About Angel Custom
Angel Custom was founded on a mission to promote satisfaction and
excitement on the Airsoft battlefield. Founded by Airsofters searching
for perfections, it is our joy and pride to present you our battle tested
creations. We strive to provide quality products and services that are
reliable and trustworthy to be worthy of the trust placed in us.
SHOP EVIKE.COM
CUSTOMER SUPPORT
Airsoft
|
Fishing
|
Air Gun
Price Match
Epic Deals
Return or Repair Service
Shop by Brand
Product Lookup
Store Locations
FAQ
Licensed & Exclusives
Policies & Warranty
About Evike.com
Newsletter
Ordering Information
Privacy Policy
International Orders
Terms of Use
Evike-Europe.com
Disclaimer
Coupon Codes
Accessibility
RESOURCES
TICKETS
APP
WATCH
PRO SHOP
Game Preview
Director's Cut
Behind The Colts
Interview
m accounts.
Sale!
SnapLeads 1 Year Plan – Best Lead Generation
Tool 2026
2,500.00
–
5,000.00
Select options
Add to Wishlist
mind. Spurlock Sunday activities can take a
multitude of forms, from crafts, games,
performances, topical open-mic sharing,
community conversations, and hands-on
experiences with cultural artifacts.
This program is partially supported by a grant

==

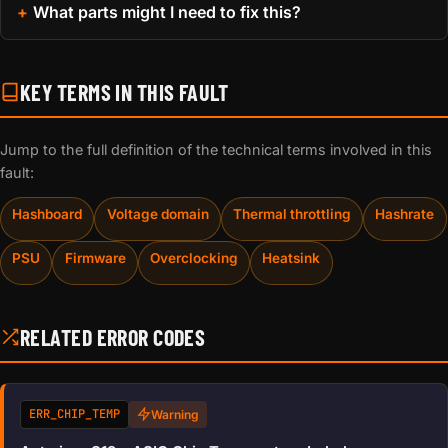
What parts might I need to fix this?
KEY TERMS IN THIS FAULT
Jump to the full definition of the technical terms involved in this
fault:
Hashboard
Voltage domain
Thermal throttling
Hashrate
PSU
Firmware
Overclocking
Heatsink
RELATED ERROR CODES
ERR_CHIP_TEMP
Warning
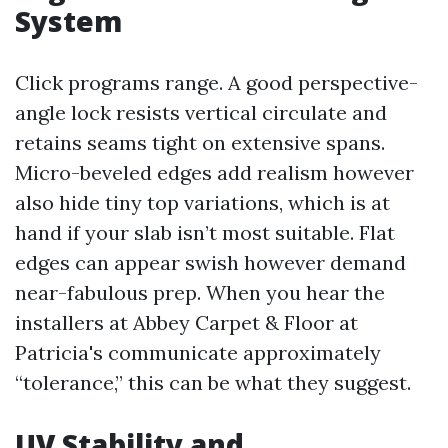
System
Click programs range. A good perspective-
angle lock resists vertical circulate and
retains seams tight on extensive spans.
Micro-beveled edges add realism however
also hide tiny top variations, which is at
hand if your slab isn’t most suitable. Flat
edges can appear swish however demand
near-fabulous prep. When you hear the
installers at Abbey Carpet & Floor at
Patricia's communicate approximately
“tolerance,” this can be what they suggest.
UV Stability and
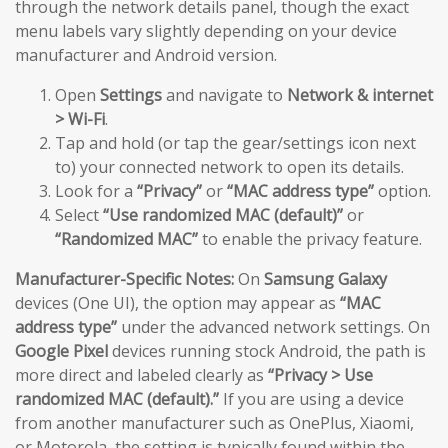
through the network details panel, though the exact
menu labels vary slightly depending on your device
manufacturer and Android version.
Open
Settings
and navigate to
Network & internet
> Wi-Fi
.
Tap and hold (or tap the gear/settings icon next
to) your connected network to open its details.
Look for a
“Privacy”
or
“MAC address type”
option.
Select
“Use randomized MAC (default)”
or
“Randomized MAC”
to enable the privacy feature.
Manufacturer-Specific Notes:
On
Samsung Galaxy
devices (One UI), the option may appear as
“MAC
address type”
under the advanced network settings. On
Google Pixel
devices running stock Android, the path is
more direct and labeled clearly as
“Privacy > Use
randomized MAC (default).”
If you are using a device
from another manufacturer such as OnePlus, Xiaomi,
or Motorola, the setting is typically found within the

...

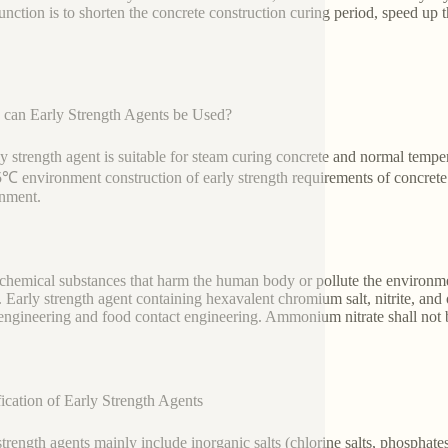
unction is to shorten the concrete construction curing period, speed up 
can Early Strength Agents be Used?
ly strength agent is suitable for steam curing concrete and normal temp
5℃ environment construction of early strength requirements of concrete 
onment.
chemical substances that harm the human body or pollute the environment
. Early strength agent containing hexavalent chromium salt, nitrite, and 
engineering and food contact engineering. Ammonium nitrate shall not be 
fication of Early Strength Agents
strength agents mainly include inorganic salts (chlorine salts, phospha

## INSTRUCTIONS FOR THE TASK:
Give the number of lines in the entries that contain "from", and add nothing.

## OUTPUT OF THE TASK:
2